Replication Data for: Assessing the importance of internal and external self-esteem and their relationship to honor concerns in six countries.

Dataset

Description

We assessed empirical support for (1) the widely held notion that across so-called ‘honor, dignity, and face cultures’ internal and external components of self-esteem are differentially important for overall self-esteem, and (2) the idea that concerns for honor are related to internal and external components of self-esteem in honor cultures but not in dignity and face cultures. Most importantly, we also set out to (3) investigate whether measures are equivalent, that is, whether a comparison of means and relationships across cultural groups is possible with the employed scales. Data were collected in six countries (N = 1099). We obtained only metric invariance for the self-esteem and honor scales, allowing for comparisons of relationships across samples, but not scale means. Partly confirming theoretical ideas on the importance of internal and external components of self-esteem, we found that only external rather than both external and internal self-esteem was relatively more important for overall self-esteem in ‘honor cultures’, in a ‘dignity’ culture internal self-esteem was relatively more important than external self-esteem.
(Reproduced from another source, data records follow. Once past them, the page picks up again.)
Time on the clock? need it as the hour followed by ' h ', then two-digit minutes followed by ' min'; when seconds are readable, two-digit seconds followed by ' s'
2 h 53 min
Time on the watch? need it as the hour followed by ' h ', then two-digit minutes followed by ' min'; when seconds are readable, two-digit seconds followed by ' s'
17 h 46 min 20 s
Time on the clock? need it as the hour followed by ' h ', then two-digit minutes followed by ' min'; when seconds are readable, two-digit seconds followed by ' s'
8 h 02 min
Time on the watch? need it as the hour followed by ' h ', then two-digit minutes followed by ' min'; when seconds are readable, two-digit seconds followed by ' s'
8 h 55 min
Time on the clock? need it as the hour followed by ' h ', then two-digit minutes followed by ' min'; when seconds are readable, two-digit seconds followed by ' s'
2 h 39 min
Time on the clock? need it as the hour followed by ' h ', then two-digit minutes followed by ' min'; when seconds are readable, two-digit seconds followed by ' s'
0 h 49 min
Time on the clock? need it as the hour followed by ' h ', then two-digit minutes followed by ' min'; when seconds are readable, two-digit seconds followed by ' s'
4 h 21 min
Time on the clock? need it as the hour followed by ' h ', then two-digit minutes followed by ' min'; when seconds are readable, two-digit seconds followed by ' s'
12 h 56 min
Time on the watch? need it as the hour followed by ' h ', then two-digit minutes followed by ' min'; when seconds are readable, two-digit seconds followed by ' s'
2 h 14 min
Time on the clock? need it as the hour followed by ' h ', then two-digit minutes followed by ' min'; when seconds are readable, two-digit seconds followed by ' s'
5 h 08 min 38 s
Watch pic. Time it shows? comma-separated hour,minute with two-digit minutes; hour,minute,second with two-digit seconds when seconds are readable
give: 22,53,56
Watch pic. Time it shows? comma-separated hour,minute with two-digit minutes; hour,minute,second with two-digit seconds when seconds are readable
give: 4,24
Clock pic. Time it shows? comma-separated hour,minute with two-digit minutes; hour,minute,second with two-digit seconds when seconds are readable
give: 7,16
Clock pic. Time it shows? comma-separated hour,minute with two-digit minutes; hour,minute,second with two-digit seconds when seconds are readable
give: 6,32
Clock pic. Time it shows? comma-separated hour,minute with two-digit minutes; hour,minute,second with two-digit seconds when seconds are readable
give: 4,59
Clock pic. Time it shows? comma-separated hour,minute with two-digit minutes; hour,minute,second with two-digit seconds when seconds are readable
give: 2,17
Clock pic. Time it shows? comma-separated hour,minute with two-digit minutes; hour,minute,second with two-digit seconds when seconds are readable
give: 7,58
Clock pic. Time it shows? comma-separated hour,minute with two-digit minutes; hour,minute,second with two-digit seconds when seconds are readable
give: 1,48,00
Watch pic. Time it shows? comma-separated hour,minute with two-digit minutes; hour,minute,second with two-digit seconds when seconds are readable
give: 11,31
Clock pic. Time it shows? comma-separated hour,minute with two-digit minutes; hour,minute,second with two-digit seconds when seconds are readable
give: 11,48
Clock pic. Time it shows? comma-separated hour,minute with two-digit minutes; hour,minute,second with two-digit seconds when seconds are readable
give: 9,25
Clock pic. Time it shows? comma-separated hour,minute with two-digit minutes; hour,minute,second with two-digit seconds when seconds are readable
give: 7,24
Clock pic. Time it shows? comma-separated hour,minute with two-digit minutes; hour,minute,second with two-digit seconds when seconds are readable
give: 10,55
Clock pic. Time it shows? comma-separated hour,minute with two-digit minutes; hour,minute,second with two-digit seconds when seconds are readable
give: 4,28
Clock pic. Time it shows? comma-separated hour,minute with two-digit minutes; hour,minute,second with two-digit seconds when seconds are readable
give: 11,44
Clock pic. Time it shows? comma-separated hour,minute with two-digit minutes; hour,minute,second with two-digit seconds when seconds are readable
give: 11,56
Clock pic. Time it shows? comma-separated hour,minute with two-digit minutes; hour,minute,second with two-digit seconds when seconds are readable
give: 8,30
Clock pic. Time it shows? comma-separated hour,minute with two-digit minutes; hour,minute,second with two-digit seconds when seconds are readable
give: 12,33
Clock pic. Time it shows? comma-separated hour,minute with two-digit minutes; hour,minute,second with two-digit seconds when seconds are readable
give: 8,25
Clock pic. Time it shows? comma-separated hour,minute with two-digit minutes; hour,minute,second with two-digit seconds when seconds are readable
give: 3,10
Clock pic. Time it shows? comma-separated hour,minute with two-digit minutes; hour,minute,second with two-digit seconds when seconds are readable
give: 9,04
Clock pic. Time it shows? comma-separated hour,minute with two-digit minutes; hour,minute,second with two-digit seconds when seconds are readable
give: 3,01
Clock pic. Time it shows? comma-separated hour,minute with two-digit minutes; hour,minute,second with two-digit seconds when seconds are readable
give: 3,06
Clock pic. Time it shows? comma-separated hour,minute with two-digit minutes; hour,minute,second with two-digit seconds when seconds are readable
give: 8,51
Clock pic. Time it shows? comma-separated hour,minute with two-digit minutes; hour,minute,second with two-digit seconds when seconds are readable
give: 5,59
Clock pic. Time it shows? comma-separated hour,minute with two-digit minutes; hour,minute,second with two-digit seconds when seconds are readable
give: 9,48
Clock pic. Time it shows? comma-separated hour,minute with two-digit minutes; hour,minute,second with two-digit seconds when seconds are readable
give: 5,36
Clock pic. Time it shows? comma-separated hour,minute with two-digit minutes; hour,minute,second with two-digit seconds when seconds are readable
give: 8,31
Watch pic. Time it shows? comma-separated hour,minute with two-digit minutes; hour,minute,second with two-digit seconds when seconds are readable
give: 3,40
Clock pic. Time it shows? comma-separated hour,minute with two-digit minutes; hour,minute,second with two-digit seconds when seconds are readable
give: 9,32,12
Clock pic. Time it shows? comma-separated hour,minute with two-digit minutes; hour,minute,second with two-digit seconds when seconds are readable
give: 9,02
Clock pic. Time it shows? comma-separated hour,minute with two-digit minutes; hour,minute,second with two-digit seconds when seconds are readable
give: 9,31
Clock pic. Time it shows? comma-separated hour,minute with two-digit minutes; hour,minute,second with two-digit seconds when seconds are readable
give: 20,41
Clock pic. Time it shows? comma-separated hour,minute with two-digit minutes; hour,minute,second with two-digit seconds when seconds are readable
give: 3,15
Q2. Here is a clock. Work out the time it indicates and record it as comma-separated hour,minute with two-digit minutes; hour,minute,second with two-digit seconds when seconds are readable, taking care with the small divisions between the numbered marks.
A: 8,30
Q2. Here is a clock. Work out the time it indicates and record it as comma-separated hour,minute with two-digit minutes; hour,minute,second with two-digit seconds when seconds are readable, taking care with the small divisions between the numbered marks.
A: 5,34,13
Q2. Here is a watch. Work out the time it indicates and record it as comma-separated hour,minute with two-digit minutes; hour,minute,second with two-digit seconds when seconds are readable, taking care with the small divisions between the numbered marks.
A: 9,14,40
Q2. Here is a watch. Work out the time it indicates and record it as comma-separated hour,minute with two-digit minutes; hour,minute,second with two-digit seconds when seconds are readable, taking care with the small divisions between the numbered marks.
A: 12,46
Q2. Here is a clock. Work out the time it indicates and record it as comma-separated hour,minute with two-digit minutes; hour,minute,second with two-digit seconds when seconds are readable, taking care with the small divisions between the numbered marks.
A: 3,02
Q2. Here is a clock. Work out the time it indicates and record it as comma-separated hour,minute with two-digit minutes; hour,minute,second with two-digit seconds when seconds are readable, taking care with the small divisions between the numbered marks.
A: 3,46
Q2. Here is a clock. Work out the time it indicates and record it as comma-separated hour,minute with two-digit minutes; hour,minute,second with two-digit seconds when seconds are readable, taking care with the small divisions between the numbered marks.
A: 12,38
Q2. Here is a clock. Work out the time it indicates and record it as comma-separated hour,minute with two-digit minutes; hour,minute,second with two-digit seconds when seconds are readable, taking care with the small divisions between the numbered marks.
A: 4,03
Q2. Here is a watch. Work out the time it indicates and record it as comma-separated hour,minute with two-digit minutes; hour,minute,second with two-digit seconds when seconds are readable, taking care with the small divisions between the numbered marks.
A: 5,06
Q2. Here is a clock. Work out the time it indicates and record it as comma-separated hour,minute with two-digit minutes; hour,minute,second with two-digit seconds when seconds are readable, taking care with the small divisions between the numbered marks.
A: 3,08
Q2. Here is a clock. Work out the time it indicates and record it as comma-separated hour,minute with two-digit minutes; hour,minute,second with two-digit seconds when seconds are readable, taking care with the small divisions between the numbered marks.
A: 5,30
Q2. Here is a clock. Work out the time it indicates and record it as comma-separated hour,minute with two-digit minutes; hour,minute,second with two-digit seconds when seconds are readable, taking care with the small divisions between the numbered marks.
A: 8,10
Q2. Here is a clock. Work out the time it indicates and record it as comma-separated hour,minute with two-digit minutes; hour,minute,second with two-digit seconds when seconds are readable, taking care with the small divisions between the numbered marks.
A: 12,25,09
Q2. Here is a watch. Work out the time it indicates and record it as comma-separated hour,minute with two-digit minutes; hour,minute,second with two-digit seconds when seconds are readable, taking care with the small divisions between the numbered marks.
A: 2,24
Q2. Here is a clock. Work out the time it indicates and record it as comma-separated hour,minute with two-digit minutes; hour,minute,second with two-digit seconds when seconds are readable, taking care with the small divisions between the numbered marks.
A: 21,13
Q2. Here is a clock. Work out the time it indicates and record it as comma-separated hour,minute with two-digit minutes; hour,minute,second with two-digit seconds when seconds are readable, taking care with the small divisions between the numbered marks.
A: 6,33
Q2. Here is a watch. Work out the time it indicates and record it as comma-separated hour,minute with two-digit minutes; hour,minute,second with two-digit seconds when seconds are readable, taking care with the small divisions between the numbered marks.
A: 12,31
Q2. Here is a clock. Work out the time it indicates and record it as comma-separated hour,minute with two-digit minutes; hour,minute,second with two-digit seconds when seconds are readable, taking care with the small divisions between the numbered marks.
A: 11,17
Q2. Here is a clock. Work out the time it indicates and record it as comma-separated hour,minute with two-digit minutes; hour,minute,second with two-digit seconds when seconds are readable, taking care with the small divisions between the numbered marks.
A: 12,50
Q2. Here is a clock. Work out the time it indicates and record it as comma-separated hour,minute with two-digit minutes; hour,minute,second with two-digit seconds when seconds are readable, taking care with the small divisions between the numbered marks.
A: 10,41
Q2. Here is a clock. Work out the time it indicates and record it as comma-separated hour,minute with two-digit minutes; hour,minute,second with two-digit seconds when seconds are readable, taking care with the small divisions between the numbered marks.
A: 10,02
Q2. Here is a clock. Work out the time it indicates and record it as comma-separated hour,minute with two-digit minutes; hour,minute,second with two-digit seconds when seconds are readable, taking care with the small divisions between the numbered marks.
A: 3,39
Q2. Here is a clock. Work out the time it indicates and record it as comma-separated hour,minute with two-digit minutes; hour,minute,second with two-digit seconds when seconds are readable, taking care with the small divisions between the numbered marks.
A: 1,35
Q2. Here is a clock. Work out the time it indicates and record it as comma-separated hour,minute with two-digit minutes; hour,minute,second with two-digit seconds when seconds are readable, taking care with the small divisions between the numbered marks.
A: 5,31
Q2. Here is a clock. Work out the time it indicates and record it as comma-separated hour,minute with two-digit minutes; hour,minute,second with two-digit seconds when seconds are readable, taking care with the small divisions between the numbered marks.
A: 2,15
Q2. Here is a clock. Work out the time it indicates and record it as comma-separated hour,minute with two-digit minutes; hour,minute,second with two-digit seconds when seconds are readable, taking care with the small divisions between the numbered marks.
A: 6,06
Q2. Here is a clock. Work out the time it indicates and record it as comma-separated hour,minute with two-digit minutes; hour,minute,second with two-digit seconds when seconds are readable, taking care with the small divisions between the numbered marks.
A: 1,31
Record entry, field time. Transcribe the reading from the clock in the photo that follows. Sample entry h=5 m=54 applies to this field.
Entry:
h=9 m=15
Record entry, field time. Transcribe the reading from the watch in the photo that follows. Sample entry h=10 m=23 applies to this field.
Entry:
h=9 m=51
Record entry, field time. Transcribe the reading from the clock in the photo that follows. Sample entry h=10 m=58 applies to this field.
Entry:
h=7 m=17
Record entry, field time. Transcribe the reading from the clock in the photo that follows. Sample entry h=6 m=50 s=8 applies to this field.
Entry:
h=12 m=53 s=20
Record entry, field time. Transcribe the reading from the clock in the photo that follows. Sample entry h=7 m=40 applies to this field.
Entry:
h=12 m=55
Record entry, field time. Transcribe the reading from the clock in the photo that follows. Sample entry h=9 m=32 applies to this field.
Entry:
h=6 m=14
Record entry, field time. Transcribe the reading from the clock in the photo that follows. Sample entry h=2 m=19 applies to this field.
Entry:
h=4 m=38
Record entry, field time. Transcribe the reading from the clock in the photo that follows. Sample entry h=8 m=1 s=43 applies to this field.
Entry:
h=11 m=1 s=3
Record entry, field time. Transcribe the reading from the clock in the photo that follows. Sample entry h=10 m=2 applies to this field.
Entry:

Contrary to expectations, in a ‘face’ culture internal self-esteem was relatively more important than external self-esteem. We were not able to conceptually replicate earlier reported relationships between components of self-esteem and the concern for honor, as we observed no cultural differences in the relationship between self-esteem and honor. We point towards the need for future studies to consider invariance testing in the field of honor to appropriately understand differences and similarities between samples.